Ancak Kolombiya hükümeti, hem ülkedeki iç savaş (M-19 gerillalarıyla mücadele) nedeniyle hem de ekonomik paniğe yol açmamak adına bu uyarıları "panik havası yaratmak" olarak nitelendirerek dikkate almadı. 13 Kasım akşamı, Armero halkı volkandan yağan küllere rağmen "sakin olmaları" yönünde anonslar duyuyordu.
Kıyamet Seli: LaharSaat 21:09'da, volkan beklenen patlamayı gerçekleştirdi.

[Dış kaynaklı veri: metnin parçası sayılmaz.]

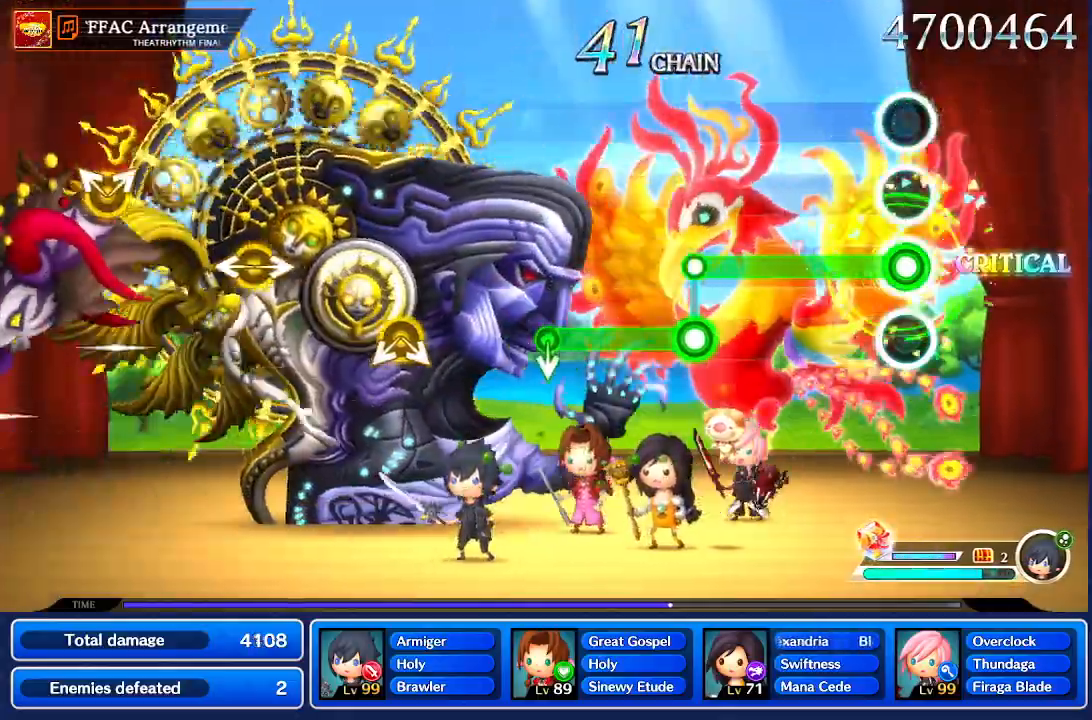
{"buttons": [], "left_stick": "center", "right_stick": "center", "events": []}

Bu, devasa bir patlama değildi (VEI 3); asıl felaket, patlamanın tetiklediği şeydi. Isı, zirvedeki buzulun %10'unu anında eritti. Milyonlarca ton su, erimiş buz, kaya ve kül, saatte 60 km'yi aşan bir hızla dağdan aşağı, nehir yataklarına doğru akmaya başladı.
Bu, su değil, sıcak çimentoyla dolu dev bir kamyon hızında ilerleyen bir "lahar"dı.

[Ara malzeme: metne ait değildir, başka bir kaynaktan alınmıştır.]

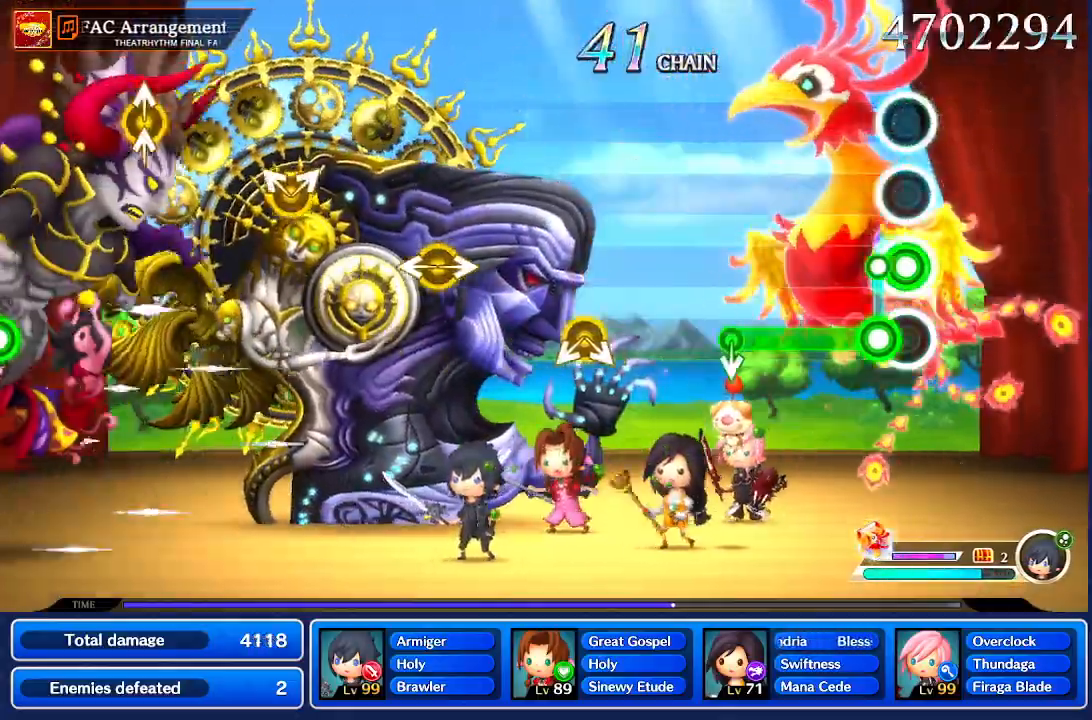
{"buttons": [], "left_stick": "center", "right_stick": "center", "events": []}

Saat 23:30 sularında, bu devasa çamur seli, 50 km uzaktaki Armero şehrine ulaştı. Şehir, nehir yatağının üzerine kuruluydu ve halkın çoğu uyuyordu. Çamur dalgası, bazı yerlerde 40 metre yüksekliğe ulaşıyordu. Evleri, binaları, köprüleri ve insanları saniyeler içinde yuttu.
Sabah olduğunda, Armero diye bir şehir yoktu. Geriye sadece gri, buharı tüten devasa bir çamur denizi kalmıştı. Toplamda, Armero ve çevresindeki kasabalarda 23.000'den fazla insan hayatını kaybetti. Bu, 20. yüzyılın en ölümcül ikinci volkanik felaketiydi.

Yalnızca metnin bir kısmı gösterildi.